Del Chiaro warned that a continued lack of support, including for increased incentives to lower costs, particularly for low-income residences, will drive consumers to invest in diesel-powered backup power instead of solar and battery storage. “While there are currently three times more consumers with solar-charged batteries as back-up power, the capacity of the diesel-generator market is twenty times larger than clean energy storage.”

Diesel systems have been around for many years, are widely accessible and inexpensive.

Distributed battery installations cost around $500 to $1,000 per kilowatt-hour.

40-fold increase by 2045

A massive 40-fold increase in small and large batteries is needed to wean the state off fossil fuel and ensure grid reliability over the next 24 years, say many clean air and renewable advocates.

However, a recent staff report from the California Public Utilities Commission considers adding up to 800 MW of more gas plant supplies over the next few years.

Recently, Southern California Edison announced it expected to have online 537 MW of storage at three of its substations by next August, storing about 2,150 MWh. Spokesperson Julia Roether said the utility-scale storage will allow the company “to meet electricity demands more effectively in the San Joaquin Valley, Rancho Cucamonga and nearby communities as well as the greater Long Beach area, including the Port of Long Beach, while enhancing overall grid reliability.” It is estimated to cost $1.23 billion.

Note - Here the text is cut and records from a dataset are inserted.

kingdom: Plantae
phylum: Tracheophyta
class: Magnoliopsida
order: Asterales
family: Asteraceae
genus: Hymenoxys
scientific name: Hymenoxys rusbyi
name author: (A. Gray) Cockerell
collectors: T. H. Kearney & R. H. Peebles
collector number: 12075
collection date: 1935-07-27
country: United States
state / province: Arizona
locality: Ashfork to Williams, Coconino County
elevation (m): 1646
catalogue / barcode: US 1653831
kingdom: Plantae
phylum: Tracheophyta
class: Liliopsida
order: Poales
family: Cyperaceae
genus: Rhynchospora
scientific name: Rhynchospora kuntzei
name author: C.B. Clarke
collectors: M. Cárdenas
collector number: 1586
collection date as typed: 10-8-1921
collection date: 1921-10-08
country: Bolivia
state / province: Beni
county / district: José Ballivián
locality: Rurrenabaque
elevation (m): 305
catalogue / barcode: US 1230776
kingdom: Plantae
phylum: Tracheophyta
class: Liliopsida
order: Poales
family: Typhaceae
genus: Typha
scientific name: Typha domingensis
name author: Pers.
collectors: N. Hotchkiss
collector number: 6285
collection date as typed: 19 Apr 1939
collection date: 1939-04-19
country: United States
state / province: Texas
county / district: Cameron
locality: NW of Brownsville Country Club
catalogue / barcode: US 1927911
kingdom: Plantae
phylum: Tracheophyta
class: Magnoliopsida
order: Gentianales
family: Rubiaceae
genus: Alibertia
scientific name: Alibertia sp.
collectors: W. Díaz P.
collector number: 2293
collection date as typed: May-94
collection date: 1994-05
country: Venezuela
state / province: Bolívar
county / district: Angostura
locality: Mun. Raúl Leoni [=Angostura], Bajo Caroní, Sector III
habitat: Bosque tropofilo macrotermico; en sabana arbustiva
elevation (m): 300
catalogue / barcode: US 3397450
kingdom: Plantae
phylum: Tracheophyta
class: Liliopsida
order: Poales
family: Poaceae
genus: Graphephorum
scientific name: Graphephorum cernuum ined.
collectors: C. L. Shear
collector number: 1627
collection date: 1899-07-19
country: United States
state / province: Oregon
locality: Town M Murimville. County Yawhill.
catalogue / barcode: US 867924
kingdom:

Also needed is ensuring batteries charge at the right time of day, when solar power surges into the grid, rather than during times of high demand. Del Chiaro said currently there is no consistent charging pattern, but new programs and better prices could help drive battery charging at optimal times.

SCE said it planned to charge its substation storage systems at times other than during high demand.

Fleets of aggregated batteries “can provide essential services and lower costs so that ratepayers, the grid, and battery customers all win,” Del Chiaro said.